Biennial, Deciduous, Vegetable or Herbaceous
Other common names
Burdock, Great burdock, bardane, beggar's buttons, clot-bur, cockle buttons, cuckold-dock, fox's clote, greater burdock, happy major, hardock, hurrburr, lappa, love leaves, stick-buttons, thorny burr
Interest and use
The plant is used in traditional herbal medicine in Europe and China for many ailments.

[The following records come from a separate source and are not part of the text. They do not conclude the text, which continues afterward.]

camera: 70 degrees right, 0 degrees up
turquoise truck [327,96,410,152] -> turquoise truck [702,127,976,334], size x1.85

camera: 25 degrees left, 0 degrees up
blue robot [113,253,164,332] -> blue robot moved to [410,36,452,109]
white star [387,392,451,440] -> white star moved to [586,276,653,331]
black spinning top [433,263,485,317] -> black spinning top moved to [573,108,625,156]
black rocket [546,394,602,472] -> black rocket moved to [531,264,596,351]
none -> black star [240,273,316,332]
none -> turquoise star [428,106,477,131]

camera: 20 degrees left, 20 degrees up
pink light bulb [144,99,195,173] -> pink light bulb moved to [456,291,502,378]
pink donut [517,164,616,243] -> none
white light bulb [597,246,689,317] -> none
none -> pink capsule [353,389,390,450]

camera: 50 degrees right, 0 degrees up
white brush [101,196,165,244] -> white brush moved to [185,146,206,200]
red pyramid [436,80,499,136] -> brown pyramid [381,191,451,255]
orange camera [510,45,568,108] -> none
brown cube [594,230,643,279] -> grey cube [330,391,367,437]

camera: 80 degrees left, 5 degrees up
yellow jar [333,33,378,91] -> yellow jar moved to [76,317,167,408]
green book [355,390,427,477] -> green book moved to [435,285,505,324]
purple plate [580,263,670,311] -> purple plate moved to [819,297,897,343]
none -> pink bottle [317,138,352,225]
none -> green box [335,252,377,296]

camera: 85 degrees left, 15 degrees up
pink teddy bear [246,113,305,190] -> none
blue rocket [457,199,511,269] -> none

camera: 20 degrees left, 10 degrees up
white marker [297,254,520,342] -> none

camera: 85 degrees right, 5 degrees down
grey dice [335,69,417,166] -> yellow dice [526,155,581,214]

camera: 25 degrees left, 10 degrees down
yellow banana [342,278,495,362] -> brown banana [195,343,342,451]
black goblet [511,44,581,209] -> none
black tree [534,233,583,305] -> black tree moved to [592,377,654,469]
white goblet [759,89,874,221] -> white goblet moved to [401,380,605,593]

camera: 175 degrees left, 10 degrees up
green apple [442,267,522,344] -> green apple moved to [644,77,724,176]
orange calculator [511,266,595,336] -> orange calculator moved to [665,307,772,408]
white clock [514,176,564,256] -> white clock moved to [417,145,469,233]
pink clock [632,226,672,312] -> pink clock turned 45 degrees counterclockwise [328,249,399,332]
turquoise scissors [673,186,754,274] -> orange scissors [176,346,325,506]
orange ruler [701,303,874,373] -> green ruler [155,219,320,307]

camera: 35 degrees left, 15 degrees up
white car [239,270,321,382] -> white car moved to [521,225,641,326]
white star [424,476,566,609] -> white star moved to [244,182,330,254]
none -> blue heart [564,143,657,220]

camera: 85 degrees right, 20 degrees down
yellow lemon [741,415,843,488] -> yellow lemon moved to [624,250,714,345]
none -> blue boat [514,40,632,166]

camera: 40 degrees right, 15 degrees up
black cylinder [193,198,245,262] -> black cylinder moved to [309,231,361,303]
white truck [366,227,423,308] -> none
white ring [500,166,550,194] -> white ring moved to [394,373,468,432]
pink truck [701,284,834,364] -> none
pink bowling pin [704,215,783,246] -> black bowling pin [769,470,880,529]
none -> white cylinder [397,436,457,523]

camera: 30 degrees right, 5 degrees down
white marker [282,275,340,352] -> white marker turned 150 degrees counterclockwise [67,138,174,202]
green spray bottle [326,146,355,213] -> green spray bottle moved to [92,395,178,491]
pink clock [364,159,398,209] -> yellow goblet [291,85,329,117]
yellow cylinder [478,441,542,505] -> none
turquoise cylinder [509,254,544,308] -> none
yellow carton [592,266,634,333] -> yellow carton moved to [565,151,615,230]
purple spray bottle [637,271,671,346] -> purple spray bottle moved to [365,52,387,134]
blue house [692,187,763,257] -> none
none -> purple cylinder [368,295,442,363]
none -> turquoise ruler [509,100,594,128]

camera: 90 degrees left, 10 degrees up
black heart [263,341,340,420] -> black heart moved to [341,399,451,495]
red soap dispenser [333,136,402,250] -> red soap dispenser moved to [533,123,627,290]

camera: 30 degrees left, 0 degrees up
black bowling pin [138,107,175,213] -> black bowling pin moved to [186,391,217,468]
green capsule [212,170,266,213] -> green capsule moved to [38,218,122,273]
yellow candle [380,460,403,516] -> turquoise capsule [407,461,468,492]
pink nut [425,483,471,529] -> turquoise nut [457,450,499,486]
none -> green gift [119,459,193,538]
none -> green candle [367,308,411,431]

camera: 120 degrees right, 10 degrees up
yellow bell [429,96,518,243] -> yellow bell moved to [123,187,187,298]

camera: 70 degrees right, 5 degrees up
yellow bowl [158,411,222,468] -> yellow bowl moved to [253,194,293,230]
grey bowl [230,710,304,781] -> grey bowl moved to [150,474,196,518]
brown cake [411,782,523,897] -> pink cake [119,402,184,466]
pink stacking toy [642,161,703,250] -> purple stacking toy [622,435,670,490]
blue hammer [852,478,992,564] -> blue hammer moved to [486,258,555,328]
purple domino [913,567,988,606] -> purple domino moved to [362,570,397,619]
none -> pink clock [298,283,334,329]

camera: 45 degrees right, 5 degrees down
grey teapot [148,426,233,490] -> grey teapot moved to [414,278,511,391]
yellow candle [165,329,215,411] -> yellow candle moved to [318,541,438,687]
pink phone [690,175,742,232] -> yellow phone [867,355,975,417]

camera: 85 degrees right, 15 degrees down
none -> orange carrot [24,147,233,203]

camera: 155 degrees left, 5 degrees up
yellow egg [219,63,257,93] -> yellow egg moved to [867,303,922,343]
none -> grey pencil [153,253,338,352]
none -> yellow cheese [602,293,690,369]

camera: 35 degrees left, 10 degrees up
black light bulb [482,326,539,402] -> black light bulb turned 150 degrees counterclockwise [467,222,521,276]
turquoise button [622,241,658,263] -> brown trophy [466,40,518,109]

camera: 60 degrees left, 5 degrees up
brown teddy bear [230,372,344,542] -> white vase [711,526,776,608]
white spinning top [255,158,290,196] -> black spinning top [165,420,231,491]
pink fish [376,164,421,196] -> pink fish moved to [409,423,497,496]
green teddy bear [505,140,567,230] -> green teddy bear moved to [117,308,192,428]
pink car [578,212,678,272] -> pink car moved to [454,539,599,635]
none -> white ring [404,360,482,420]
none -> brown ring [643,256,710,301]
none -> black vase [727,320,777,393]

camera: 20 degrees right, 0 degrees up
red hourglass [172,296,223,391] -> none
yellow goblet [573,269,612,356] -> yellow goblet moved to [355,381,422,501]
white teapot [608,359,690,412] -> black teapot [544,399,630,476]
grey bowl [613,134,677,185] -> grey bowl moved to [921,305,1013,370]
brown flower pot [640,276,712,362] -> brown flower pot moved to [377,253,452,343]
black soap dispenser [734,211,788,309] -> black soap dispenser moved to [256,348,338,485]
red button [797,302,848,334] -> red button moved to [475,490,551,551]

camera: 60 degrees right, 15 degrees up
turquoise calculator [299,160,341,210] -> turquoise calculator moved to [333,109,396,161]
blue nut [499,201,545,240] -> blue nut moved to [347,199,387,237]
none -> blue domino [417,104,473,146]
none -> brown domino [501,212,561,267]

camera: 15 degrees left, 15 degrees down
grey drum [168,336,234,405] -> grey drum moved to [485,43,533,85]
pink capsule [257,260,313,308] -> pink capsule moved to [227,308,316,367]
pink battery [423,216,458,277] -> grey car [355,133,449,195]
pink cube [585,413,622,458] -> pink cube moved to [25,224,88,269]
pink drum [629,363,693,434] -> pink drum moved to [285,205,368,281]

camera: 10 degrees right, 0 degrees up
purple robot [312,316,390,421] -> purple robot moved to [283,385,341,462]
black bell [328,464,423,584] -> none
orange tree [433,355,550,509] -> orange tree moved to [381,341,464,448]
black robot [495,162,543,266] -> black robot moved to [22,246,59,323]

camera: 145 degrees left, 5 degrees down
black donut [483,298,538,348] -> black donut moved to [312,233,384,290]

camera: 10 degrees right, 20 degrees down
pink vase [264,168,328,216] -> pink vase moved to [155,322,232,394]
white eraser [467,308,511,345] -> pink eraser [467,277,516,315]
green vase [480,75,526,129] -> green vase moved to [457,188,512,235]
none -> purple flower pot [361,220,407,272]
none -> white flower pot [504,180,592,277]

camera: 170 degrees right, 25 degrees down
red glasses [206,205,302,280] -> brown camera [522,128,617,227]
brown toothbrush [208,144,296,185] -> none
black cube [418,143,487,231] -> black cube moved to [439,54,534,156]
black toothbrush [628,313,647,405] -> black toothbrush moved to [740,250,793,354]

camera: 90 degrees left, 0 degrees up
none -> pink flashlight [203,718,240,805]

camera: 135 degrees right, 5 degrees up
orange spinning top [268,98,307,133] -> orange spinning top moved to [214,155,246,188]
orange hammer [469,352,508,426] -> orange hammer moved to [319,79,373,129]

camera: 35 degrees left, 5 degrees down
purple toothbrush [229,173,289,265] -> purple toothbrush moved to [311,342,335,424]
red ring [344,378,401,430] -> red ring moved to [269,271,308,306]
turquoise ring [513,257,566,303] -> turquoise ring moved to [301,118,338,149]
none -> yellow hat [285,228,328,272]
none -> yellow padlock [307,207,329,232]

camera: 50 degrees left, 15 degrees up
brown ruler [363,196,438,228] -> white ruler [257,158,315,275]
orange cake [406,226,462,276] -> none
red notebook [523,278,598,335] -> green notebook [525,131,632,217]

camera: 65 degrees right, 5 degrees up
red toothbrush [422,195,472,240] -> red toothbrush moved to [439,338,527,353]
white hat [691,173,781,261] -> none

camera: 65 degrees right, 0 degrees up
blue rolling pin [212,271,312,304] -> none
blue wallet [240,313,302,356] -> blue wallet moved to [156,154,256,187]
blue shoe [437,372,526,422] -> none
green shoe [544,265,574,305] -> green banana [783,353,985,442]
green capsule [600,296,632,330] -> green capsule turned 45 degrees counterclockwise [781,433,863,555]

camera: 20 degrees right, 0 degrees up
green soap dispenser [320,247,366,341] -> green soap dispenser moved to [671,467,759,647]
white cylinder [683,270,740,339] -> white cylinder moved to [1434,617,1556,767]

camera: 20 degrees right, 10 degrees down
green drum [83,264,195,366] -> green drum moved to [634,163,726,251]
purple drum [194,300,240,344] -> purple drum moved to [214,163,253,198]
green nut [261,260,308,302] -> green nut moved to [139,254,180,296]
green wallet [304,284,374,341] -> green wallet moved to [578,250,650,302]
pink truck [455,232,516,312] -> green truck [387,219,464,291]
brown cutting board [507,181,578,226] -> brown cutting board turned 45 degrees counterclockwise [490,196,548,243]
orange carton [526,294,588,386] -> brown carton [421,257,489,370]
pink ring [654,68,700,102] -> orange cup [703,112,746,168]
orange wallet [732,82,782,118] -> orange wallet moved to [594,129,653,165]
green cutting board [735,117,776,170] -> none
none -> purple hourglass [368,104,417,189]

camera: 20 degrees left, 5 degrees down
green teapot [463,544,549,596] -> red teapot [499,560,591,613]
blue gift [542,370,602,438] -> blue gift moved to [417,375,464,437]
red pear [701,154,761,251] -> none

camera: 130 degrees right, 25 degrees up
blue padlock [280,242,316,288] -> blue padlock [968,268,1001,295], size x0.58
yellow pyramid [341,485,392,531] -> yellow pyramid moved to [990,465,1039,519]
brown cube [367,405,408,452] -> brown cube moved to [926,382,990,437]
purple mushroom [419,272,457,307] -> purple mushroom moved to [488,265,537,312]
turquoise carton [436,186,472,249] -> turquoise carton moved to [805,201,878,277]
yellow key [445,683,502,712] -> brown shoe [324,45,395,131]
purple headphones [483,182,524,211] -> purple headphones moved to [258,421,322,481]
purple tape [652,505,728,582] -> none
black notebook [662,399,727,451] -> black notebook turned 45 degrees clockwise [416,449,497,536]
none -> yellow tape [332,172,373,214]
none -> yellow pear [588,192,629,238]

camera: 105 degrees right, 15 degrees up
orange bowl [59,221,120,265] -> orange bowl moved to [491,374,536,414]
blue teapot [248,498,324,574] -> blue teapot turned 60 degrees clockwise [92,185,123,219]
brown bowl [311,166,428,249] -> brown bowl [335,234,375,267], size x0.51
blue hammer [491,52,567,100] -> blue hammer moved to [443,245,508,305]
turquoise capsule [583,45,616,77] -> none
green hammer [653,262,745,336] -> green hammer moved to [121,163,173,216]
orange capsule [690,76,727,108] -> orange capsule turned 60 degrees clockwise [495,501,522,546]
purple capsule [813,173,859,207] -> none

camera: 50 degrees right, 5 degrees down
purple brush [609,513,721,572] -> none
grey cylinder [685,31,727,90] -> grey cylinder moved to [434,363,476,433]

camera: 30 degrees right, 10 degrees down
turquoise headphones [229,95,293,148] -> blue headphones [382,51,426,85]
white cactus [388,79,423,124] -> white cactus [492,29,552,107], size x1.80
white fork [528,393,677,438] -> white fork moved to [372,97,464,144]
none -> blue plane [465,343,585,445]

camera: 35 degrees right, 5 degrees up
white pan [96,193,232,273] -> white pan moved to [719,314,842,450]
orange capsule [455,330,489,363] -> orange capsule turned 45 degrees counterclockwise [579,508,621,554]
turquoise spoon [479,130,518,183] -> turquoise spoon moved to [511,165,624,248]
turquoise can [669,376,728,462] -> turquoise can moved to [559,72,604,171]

The peeled roots are used as a vegetable in Asia and the young leaves are also eaten in Japan. In the UK, Dandelion and Burdock is a popular soft drink, made from the roots mixed with treacle, sugar and lemon. In the UK in the Middle Ages, Burdock was used as a bittering agent, akin to hops, when making beer, and was also one of the ingredients in hedgerow mead.
The magical use of the Burdock plant in Anatolia was to ward off the evil eye and it also symbolises abundance because of its many seeds.
The flowers are very attractive to bees and butterflies and the plant is useful as bee fodder because it has a long flowering period.